"Accelerating UTF-8 Decoding Using SIMD Instructions"
Hiroshi Inoue, Hideaki Komatsu, Toshio Nakatani
The 68th Workshop of IPSJ SIG Programming, Mar 17-18, 2008.
Slides [PDF]: IPSJPRO2008_SIMDdecoding.pdf
Journal version (in Japanese): http://id.nii.ac.jp/1001/00016433/
Recently UTF-8 encoding is widely used as a standard format for text data exchange. The Java programming language, however, uses UTF-16 encoding as its internal representation format for text data. As a result, data conversions between UTF-8 and UTF-16 consume considerable amount of CPU time in workloads that process large amount of text data, such as web application servers. Hence accelerating these conversions are important to improve the performance of many applications.
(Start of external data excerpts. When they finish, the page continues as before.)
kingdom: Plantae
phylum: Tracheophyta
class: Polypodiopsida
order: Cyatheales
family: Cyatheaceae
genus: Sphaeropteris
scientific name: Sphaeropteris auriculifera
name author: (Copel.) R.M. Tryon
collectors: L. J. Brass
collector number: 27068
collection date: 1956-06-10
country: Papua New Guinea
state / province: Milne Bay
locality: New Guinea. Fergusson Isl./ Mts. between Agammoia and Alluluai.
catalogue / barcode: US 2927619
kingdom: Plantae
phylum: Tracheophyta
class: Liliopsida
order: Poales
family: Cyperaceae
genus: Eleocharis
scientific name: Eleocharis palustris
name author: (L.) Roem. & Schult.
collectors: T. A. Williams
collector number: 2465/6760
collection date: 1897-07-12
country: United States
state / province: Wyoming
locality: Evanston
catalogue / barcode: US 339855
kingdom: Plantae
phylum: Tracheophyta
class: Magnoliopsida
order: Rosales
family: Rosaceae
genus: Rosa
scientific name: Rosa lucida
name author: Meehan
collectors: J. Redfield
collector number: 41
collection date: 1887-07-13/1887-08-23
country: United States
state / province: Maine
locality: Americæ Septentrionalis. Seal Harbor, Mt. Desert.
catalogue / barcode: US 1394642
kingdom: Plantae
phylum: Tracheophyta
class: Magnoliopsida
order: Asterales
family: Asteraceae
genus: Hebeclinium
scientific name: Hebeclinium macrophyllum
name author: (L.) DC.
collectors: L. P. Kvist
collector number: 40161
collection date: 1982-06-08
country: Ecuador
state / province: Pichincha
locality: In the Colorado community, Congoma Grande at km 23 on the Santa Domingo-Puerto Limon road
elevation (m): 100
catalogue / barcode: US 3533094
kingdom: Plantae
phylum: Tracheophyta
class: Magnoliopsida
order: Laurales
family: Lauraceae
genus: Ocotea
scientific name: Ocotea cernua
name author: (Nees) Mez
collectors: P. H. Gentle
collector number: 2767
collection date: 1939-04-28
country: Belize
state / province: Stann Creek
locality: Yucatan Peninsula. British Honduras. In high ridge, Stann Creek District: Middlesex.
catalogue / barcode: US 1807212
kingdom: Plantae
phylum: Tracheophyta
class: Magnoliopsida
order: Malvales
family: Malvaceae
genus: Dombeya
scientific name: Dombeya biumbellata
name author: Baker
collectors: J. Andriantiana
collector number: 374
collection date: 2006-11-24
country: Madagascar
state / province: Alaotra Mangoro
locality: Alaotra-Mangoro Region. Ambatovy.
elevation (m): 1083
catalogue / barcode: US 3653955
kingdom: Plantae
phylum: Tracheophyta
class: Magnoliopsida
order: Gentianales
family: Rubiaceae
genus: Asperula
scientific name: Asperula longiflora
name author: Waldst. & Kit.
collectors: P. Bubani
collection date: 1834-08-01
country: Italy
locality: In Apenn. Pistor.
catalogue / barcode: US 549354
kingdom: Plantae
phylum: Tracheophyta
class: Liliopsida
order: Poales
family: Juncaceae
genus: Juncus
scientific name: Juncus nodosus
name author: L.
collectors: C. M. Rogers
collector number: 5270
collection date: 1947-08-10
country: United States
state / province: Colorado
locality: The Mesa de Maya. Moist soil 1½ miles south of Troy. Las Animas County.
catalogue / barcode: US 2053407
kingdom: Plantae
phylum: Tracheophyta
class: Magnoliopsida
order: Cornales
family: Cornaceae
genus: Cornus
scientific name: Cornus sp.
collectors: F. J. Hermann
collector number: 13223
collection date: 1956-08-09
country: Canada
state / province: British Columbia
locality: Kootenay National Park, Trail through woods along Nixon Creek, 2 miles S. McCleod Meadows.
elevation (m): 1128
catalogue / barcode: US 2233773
In this paper, we present our new technique to accelerate decoding of variable-length format, such as conversion from UTF-8 to UTF-16, by using the SIMD instructions. The new technique can achieve higher performance by reducing overhead of branch mispredictions in addition to exploiting data parallelism of SIMD instructions. We implemented the new technique using VMX instructions, SIMD instruction set of the PowerPC architecture, and evaluated its performance to decode UTF-8 sequences. As a result, we showed that the technique significantly accelerated the UTF-8 decode processing compared to the existing method.